Cuando se saciaron, dijo a sus discípulos: “Recoged los pedazos que han sobrado; que nada se desperdicie.”

Los recogieron y llenaron doce canastas con los pedazos de los cinco panes de cebada que sobraron a los que habían comido.

La gente entonces, al ver el signo que había hecho, decía: “Este si que es el Profeta que tenía que venir al mundo.”

Jesús sabiendo que iban a llevárselo para proclamarlo rey, se retiró otra vez a la montaña, él solo.

Palabra del Señor


COMENTARIO AL EVANGELIO

Vamos a seguir leyendo la Exhortación Apostólica Gaudete et exultate del papa Francisco.

El Gesto de Un Joven

27.      ¿Acaso el Espíritu Santo puede lanzarnos a cumplir una misión y al mismo tiempo pedirnos que escapemos de ella, o que evitemos entregarnos totalmente para preservar la paz interior?

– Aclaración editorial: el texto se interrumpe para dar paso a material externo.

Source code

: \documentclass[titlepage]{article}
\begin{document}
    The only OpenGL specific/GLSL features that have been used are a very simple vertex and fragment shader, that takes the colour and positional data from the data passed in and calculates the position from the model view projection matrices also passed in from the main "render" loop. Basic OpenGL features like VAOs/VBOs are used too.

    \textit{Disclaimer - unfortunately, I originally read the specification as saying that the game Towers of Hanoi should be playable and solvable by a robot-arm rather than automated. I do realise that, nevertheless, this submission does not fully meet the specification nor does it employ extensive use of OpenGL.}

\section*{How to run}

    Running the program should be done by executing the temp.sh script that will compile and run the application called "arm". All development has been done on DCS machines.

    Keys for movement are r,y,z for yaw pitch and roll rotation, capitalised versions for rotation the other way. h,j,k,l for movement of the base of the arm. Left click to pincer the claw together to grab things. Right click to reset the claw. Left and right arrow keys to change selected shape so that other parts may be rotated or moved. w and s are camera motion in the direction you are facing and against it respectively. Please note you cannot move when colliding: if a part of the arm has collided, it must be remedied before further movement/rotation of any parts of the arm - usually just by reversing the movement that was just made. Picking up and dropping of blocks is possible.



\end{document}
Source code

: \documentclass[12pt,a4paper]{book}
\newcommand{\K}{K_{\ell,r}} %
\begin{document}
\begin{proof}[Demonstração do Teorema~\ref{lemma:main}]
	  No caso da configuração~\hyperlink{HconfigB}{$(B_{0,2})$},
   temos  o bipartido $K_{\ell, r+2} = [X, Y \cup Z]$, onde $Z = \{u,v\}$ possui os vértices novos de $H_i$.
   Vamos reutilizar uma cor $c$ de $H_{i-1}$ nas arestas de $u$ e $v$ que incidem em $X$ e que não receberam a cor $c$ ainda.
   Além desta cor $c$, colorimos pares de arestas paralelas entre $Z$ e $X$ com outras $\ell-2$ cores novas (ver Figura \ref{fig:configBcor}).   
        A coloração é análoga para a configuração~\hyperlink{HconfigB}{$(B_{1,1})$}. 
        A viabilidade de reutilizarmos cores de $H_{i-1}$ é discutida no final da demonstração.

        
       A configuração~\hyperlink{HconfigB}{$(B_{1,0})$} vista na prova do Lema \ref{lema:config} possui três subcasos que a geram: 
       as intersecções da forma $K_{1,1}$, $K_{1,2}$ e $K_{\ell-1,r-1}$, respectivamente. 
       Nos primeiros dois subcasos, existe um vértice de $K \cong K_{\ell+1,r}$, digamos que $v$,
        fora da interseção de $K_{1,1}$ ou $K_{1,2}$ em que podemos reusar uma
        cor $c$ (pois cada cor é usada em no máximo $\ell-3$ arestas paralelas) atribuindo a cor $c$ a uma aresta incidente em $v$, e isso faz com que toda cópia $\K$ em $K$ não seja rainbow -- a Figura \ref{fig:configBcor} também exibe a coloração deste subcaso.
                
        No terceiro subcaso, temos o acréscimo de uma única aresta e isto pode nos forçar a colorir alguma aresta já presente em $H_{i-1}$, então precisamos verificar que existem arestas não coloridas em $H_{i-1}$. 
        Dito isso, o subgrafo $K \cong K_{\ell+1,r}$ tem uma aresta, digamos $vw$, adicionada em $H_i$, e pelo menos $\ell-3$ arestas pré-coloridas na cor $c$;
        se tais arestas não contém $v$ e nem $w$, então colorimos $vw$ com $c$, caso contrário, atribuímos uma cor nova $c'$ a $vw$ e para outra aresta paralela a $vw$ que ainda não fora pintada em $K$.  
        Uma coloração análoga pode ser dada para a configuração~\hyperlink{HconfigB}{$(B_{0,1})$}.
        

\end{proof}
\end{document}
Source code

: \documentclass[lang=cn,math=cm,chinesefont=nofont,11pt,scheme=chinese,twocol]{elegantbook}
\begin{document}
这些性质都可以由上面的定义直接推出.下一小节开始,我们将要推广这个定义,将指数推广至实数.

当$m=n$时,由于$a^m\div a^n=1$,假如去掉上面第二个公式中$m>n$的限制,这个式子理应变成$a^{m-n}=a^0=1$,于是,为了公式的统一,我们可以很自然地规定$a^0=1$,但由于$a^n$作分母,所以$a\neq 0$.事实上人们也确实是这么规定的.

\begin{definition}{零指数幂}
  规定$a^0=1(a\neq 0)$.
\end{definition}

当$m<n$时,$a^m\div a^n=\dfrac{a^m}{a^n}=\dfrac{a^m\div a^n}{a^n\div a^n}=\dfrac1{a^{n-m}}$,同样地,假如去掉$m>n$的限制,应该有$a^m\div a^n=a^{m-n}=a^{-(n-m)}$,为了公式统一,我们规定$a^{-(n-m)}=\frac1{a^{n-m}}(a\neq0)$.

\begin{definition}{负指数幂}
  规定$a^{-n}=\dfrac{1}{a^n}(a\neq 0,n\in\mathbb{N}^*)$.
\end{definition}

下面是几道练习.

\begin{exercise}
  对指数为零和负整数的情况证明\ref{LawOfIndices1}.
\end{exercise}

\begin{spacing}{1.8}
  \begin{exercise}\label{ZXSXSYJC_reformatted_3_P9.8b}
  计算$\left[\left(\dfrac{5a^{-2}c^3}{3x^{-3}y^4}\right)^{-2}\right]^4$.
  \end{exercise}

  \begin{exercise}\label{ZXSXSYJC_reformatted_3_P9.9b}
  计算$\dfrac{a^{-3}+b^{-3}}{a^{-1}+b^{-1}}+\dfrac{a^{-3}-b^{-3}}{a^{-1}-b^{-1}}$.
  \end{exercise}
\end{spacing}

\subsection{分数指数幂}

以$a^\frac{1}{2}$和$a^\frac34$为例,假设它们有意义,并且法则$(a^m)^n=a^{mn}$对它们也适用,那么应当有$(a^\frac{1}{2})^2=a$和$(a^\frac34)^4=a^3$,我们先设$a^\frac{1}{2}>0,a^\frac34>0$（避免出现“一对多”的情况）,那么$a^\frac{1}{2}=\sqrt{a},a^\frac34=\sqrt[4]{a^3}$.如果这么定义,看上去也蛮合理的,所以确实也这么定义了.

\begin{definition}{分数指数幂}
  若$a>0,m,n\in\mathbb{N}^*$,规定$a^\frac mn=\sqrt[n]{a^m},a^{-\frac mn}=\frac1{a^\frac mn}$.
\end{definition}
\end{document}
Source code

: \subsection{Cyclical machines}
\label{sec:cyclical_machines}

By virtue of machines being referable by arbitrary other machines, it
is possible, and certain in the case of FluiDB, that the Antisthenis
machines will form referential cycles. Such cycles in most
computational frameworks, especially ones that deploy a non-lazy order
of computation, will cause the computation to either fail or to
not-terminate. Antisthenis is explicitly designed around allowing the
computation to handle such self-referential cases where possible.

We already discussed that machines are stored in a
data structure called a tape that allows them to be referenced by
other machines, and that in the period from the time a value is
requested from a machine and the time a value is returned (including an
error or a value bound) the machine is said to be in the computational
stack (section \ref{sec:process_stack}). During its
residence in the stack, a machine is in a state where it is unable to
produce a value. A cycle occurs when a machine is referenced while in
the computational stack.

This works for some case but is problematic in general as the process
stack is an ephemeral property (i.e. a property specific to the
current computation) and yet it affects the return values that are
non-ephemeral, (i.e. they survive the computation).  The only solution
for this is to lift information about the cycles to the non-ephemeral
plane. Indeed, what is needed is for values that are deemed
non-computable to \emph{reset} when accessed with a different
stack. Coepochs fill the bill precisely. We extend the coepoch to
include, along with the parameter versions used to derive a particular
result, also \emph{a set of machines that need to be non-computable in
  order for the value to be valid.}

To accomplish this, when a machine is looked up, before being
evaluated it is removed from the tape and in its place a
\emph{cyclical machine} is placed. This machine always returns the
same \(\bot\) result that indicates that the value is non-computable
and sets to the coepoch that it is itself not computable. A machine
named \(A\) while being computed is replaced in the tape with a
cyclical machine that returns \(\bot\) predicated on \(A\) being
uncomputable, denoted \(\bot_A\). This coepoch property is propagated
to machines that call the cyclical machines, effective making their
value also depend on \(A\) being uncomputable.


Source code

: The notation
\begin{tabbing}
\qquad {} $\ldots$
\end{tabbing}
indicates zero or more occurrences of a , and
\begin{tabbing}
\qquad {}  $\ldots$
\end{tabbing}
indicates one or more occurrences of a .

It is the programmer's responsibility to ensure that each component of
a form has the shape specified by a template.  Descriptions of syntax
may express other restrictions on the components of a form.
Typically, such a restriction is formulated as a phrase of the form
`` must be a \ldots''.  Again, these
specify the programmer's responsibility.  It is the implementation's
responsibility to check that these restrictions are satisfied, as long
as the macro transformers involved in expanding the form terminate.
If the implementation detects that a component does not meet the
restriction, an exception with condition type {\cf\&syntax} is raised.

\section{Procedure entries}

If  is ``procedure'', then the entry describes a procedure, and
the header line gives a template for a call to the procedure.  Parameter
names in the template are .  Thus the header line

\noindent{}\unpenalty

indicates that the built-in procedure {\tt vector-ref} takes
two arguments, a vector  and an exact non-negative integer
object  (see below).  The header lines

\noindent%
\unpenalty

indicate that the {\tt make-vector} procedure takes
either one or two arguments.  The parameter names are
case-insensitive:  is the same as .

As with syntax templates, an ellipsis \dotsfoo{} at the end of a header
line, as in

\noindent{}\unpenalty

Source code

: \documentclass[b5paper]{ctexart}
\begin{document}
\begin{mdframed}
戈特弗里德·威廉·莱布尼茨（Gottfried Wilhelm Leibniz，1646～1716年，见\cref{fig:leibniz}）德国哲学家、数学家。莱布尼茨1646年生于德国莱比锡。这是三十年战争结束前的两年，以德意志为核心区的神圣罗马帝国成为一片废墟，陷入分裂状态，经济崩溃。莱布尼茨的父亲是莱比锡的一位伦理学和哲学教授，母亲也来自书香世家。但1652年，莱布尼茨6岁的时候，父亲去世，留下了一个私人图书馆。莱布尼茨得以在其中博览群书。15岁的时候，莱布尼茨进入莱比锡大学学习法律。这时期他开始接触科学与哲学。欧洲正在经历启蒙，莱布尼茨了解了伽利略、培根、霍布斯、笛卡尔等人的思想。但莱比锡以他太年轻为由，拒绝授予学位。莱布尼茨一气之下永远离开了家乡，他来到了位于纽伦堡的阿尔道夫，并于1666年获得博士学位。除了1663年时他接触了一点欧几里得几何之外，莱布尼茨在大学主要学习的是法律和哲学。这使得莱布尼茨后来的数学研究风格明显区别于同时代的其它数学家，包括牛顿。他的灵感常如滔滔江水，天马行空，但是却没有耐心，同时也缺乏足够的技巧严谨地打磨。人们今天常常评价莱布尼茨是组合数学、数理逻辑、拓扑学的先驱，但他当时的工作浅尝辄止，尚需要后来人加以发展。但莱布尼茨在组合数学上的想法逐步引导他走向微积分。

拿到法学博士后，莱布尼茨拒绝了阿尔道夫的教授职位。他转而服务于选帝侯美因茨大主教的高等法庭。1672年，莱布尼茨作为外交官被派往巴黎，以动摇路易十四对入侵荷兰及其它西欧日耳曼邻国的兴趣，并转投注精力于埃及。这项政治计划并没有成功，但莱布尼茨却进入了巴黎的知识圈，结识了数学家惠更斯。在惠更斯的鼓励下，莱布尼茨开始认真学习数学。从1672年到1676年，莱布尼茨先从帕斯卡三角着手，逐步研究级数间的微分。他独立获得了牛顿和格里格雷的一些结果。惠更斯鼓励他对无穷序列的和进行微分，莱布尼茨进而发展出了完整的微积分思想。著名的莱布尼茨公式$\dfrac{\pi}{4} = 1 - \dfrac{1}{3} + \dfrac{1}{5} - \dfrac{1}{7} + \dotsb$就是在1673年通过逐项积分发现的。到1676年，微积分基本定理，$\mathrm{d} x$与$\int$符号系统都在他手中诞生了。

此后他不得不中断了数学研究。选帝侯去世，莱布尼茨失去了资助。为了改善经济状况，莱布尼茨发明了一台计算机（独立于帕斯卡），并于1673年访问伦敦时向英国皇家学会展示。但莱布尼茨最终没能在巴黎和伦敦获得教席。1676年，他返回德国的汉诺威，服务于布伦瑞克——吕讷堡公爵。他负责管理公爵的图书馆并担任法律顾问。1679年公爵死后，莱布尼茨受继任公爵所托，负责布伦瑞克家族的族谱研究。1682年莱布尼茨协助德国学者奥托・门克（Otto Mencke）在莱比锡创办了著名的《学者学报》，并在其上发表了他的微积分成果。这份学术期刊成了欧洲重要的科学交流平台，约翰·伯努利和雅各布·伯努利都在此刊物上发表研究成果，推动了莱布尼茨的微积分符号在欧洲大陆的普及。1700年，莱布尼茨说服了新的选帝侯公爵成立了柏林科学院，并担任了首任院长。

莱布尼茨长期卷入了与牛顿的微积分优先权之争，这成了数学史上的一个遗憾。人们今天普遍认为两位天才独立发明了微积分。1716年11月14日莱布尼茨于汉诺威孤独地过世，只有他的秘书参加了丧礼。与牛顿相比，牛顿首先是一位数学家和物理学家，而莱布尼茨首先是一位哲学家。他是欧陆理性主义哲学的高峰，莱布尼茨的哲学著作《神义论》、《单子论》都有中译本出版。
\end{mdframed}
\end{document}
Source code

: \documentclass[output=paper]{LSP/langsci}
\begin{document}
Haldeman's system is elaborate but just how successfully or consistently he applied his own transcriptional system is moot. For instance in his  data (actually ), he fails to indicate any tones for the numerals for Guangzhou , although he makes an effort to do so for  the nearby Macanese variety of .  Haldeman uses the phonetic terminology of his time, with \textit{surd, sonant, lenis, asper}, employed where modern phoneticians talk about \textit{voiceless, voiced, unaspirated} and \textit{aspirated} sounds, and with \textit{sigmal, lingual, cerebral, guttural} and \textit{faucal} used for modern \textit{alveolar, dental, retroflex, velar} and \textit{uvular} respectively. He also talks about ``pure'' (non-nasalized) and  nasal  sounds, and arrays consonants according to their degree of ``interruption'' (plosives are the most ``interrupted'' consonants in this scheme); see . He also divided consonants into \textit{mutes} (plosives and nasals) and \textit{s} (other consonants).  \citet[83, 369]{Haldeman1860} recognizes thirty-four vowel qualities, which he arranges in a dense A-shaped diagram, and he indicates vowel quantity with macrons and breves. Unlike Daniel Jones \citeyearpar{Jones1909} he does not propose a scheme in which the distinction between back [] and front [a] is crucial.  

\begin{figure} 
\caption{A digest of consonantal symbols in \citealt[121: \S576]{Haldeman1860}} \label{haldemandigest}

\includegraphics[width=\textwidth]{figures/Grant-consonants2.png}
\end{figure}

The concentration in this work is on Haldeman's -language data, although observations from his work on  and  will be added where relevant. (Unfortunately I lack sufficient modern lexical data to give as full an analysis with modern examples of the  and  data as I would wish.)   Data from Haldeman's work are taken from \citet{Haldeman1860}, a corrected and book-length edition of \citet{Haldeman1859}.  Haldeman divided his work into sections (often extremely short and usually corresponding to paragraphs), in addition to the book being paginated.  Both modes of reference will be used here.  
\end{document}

Sin embargo, a veces tenemos la tentación de relegar la entrega pastoral o el compromiso en el mundo a un lugar secundario, como si fueran «distracciones» en el camino de la santificación y de la paz interior. Se olvida que «no es que la vida tenga una misión, sino que es misión»[27].

28.      Una tarea movida por la ansiedad, el orgullo, la necesidad de aparecer y de dominar, ciertamente no será santificadora. El desafío es vivir la propia entrega de tal manera que los esfuerzos tengan un sentido evangélico y nos identifiquen más y más con Jesucristo.

De ahí que suela hablarse, por ejemplo, de una espiritualidad del catequista, de una espiritualidad del clero diocesano, de una espiritualidad del trabajo.

Por la misma razón, en Evangelii gaudium quise concluir con una espiritualidad de la misión, en Laudato si’ con una espiritualidad ecológica y en Amoris laetitia con una espiritualidad de la vida familiar.


¡Os deseo a todos un feliz Domingo y una excelente semana!